Task item: Every line below between the line holding "right shoulder: (647, 569, -11)" and the line holding "right ankle: (656, 754, -1)", inclusive, should be repeated exactly, and all other lines omitted.

Information:
- Opening Delimiter -

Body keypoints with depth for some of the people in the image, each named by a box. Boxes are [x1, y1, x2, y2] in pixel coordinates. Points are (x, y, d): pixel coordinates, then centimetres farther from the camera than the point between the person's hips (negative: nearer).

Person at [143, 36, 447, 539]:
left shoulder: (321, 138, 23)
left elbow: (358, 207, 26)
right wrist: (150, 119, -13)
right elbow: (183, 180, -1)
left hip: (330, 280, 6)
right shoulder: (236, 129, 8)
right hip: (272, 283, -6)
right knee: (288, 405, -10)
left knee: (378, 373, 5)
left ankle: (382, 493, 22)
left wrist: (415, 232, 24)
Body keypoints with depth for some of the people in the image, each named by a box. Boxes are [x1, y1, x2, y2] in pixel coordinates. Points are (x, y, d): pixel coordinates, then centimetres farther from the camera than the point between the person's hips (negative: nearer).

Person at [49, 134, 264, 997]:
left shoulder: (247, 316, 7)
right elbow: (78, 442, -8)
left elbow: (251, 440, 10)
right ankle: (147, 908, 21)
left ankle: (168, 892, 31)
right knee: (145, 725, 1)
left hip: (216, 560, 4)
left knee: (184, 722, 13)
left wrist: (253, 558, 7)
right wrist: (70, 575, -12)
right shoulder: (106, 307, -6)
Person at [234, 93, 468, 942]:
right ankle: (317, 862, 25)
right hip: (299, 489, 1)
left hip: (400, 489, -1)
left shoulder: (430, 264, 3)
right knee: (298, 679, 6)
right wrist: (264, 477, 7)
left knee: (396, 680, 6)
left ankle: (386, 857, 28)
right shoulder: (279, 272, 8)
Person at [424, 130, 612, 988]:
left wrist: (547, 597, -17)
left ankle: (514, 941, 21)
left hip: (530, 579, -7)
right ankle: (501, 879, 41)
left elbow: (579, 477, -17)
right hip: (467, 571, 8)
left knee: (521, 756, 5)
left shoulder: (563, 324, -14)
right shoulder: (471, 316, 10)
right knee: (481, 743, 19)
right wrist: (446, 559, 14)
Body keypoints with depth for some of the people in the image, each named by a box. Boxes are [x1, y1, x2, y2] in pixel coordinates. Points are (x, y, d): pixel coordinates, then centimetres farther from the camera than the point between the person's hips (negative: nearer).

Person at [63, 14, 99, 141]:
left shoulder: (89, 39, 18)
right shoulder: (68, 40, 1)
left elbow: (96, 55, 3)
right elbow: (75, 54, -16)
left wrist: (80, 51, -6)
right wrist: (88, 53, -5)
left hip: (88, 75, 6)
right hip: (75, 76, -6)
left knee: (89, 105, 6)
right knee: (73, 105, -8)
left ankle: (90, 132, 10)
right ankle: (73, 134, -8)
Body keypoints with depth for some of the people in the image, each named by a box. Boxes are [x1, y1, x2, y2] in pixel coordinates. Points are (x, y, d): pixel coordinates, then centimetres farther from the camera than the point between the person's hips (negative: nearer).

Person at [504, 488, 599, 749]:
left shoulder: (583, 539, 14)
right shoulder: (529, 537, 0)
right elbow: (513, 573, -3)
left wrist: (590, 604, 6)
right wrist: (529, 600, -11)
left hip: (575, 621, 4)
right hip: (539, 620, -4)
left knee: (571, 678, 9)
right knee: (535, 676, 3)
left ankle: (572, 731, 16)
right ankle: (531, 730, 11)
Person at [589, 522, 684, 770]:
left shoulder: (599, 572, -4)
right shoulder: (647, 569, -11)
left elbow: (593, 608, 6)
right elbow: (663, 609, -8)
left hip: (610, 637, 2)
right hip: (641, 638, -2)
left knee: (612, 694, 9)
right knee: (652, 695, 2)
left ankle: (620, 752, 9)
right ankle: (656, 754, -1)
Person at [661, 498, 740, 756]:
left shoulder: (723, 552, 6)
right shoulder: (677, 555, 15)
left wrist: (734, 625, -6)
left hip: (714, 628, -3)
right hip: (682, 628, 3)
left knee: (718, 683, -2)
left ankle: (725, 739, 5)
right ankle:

- Closing Delimiter -

Solution for this problem:
right shoulder: (647, 569, -11)
left elbow: (593, 608, 6)
right elbow: (663, 609, -8)
left hip: (610, 637, 2)
right hip: (641, 638, -2)
left knee: (612, 694, 9)
right knee: (652, 695, 2)
left ankle: (620, 752, 9)
right ankle: (656, 754, -1)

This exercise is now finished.